Tuesday, April 16, 2013

Uno

One Friday night, the fennel bulbs decided to head north for dinner. One restaurant that has built quite a reputation is Uno near the corner of lively Tomas Morato and Scout Fuentebella. This is a restaurant that serves European food, and the menu changes periodically, so whatever the fennel bulbs would be tasting on this night might not be the same a month or two afterwards.
The restaurant has a nice, subtle facade, invoking a stone-coloured Italian house. The entire building seems to have been a house and was just converted into a restaurant. We were seated comfortably on the ground floor. The acoustics of the place were a bit unpleasant, as conversations of diners resonated from the second floor.


Upon ordering, bread and butter were served. The bread was freshly-baked and tasted well. For appetizers, a carpaccio of smoked beef was ordered. The flavours were redolent with the taste of garlic and the combination of herbs as one would find in a bundle of bouquet garni. Carpaccio is the term used for thin slices of raw meat, but using smoked meat could be a safer alternative, more so with the tendency of it to be infected quickly given our tropical weather.


Bacalao and creme spaghetti were ordered next. The saltiness of the bacalao imparted a lot of flavour to the creme. However, the fennel bulbs thought that the spaghetti was a bit too soft to the bite, nor did it have the nuttiness of semolina pasta.

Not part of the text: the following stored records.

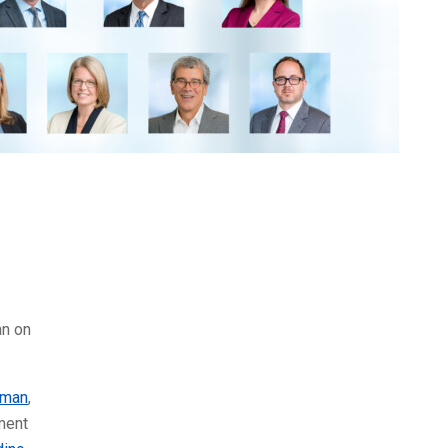
an on
lman
,
ment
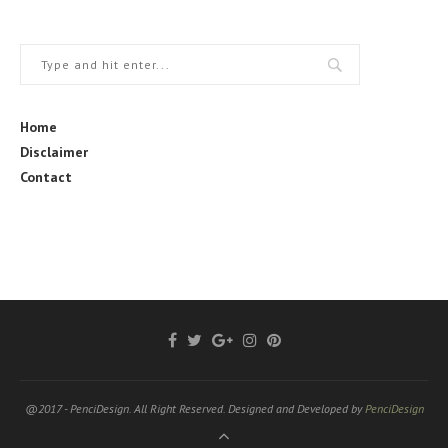
Home
Disclaimer
Contact
@2017 - PenciDesign. All Right Reserved. Designed and Developed by
PenciDesign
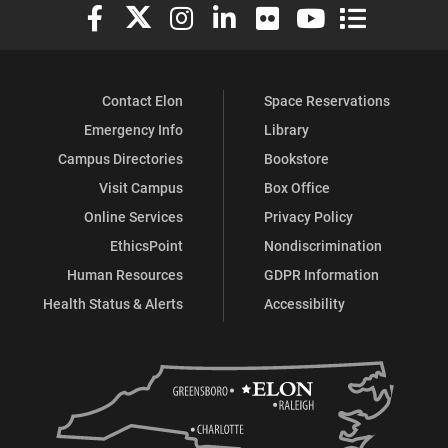
Elon University Facebook
Elon University X (formerly Twitter)
Elon University Instagram
Elon University LinkedIn
Elon University Flickr
Elon University You
Elon Universit
Contact Elon
Space Reservations
Emergency Info
Library
Campus Directories
Bookstore
Visit Campus
Box Office
Online Services
Privacy Policy
EthicsPoint
Nondiscrimination
Human Resources
GDPR Information
Health Status & Alerts
Accessibility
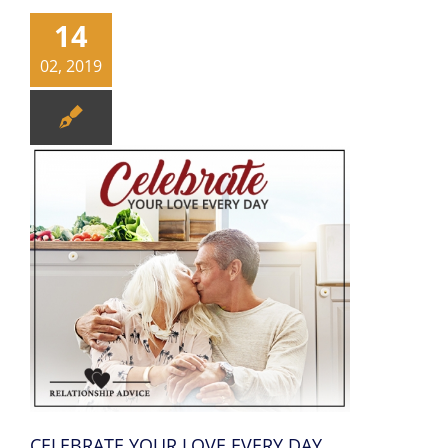
14
02, 2019
CELEBRATE YOUR LOVE EVERY DAY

Lastly, sea bream in choron sauce was ordered. To veer off a bit, we did not know what choron sauce was, and we were also quite surprised that our waitress did not know what it was. She ended up asking the kitchen what the sauce consisted of. Considering that it was in the menu, we expected that the staff be familiar with the items.
Choron sauce is a variant of Bearnaise sauce, with the addition of tomatoes. Bearnaise is robustly flavoured with shallots and herbs and goes well with steaks. However, the robustness of the carnivorous sea bream also stands up against a sauce of moderate strength as Choron. The fish was cooked excellently, and both the fish and the sauce blend harmoniously.

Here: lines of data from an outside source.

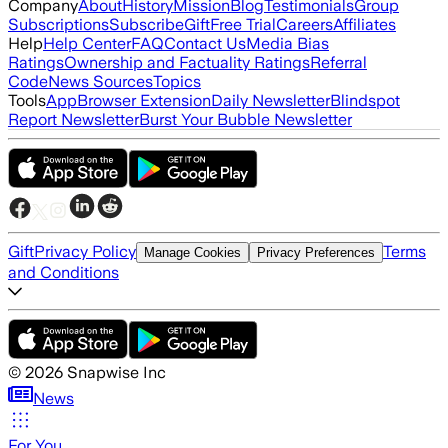
Company
About
History
Mission
Blog
Testimonials
Group
Subscriptions
Subscribe
Gift
Free Trial
Careers
Affiliates
Help
Help Center
FAQ
Contact Us
Media Bias
Ratings
Ownership and Factuality Ratings
Referral
Code
News Sources
Topics
Tools
App
Browser Extension
Daily Newsletter
Blindspot
Report Newsletter
Burst Your Bubble Newsletter
Gift
Privacy Policy
Terms
Manage Cookies
Privacy Preferences
and Conditions
©
2026
Snapwise Inc
News
For You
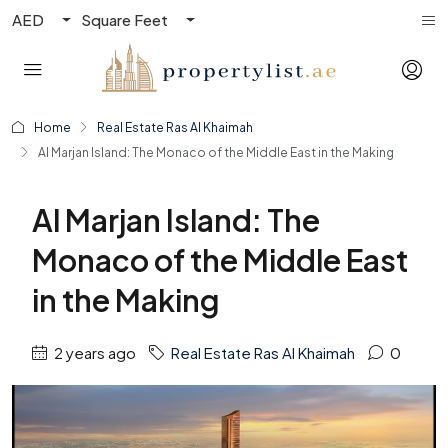
AED
Square Feet
Home
Real Estate Ras Al Khaimah
Al Marjan Island: The Monaco of the Middle East in the Making
Al Marjan Island: The
Monaco of the Middle East
in the Making
2 years ago
Real Estate Ras Al Khaimah
0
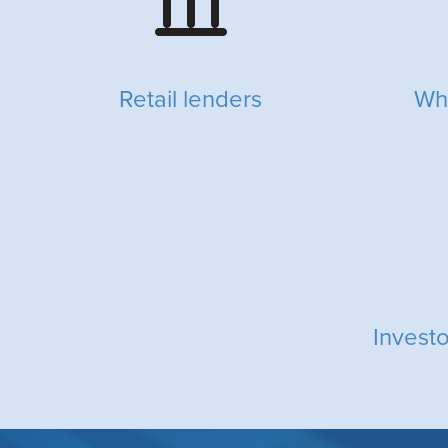
Retail lenders
Wh
Invest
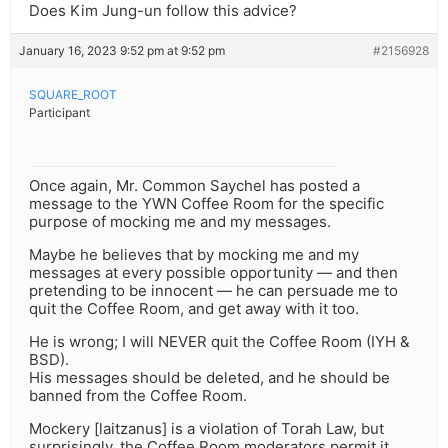
Does Kim Jung-un follow this advice?
January 16, 2023 9:52 pm at 9:52 pm
#2156928
SQUARE_ROOT
Participant
Once again, Mr. Common Saychel has posted a
message to the YWN Coffee Room for the specific
purpose of mocking me and my messages.
Maybe he believes that by mocking me and my
messages at every possible opportunity — and then
pretending to be innocent — he can persuade me to
quit the Coffee Room, and get away with it too.
He is wrong; I will NEVER quit the Coffee Room (IYH &
BSD).
His messages should be deleted, and he should be
banned from the Coffee Room.
Mockery [laitzanus] is a violation of Torah Law, but
surprisingly, the Coffee Room moderators permit it.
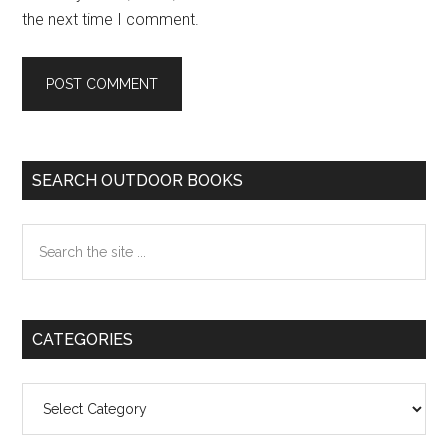
the next time I comment.
Primary
SEARCH OUTDOOR BOOKS
Sidebar
Search
the
site
...
CATEGORIES
Categories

The fennel bulbs looked forward to having dessert, which was not on the menu. The waitress directed our attention to the refrigerated display, which was not lit at all. Unfortunately, none of it particularly caught our attention, and consequently, we decided to forego of our dessert and head elsewhere.

In retrospect, Uno is a restaurant that serves good-quality cuisine. However, something is rather incomplete, in a way that we feel no compulsion that one ought to return. Smug halfway between mediocrity and innovation, the fennel bulbs think that Uno can do more.